**EXERCISE REQUIREMENTS:**
**1)** In the single-sex education passage, list the categories from which the UCLA report's findings were drawn.
**2)** According to the single-sex education passage, what percentage of single-sex independent school alumnae report spending 11 or more hours per week studying or doing homework in high school?
**3)** Please write out the stretch of the single-sex education passage from "Opponents of single-sex education, including" through "of mutual respect.".

START PROVIDED PASSAGE

In 2008, the US government sponsored another study, Early Implementation of Public Single-Sex Schools: Perceptions and Characteristics, which listed the benefits of single-sex schools: (1) Decreases distractions in learning, (2) Reduces student behavior problems, (3) Provides more leadership opportunities, (4) Promotes a sense of community among students and staff, (5) Improves student self-esteem, (6) Addresses unique learning styles and interests of boys or girls, (7) Decreases sex bias in teacher-student interactions, (8) Improves student achievement, (9) Decreases the academic problems of low achieving students, (10) Reduces sexual harassment among students, (11) Provides more positive student role models, (12) Allows for more opportunities to provide social and moral guidance, (13) Provides choice in public education.[6]

The Teachers College Record published a study in 2009 that showed that in majority of cases, the effect of the interaction between boys and girls has resulted in less homework done, less enjoyment of school, lower reading and math scores.[7]

A UCLA research of 2009 reported that "Female graduates of single-sex high schools demonstrate stronger academic orientations than their coeducational counterparts across a number of different categories, including higher levels of academic engagement, SAT scores, and confidence in mathematical ability and computer skills...The report's findings, drawn from multiple categories, including self-confidence, political and social activism, life goals, and career orientation, reveal that female graduates of single-sex schools demonstrate greater academic engagement: Nearly two-thirds (62 percent) of single-sex independent school alumnae report spending 11 or more hours per week studying or doing homework in high school, compared with less than half (42 percent) of female graduates of coeducational independent schools."[8]

In September 2011, the journal Science published a study deeply critical of the evidence behind positive effects of gender segregation in schooling, arguing that the movement towards single-sex education "is deeply misguided, and often justified by weak, cherry-picked, or misconstrued scientific claims rather than by valid scientific evidence." The study goes on to conclude that "there is no well-designed research showing that single-sex (SS) education improves students' academic performance, but there is evidence that sex segregation increases gender stereotyping and legitimizes institutional sexism."[3]

Opponents of single-sex education, including the authors of the Science article referenced above, argue that it is not single-sex education that is producing positive results with students but rather it is the motivation of the teacher and the resources that are available. There is a lack of quality research in the field to attribute success to single-sex schooling rather than extraneous factors. They believe that by having a single-sex school the children are not prepared for the real world, where they would need to communicate with members of the opposite sex. They argue that coeducational schools break down sexist attitudes through interaction with the opposite sex. Other opponents of single-sex education also argue that it is coeducational schools create a feeling of safety and a sense of mutual respect.

END PROVIDED PASSAGE
START STORED DATA

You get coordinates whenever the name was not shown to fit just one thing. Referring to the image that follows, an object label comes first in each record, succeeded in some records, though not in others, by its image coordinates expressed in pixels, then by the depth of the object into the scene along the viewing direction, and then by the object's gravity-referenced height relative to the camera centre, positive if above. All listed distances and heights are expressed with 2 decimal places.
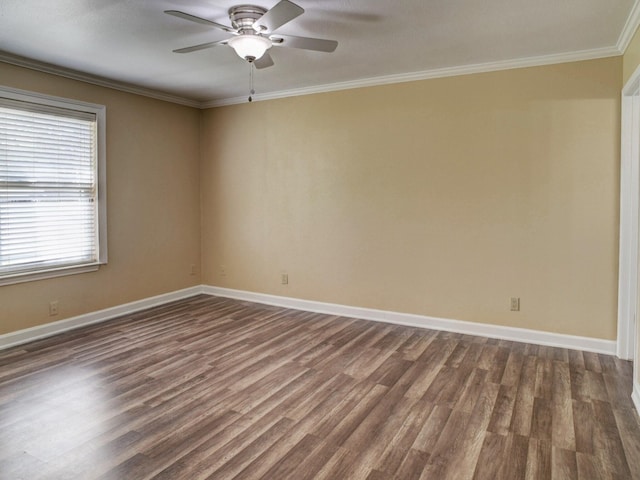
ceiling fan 2.76 +1.23
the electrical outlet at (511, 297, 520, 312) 3.97 -0.71
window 3.78 +0.39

END STORED DATA

**ANSWERS BY TASK:**
**1)**
- Self-confidence
- Political and social activism
- Life goals
- Career orientation

**2)** 62 percent.

**3)**
Opponents of single-sex education, including the authors of the Science article referenced above, argue that it is not single-sex education that is producing positive results with students but rather it is the motivation of the teacher and the resources that are available. There is a lack of quality research in the field to attribute success to single-sex schooling rather than extraneous factors. They believe that by having a single-sex school the children are not prepared for the real world, where they would need to communicate with members of the opposite sex. They argue that coeducational schools break down sexist attitudes through interaction with the opposite sex. Other opponents of single-sex education also argue that it is coeducational schools create a feeling of safety and a sense of mutual respect.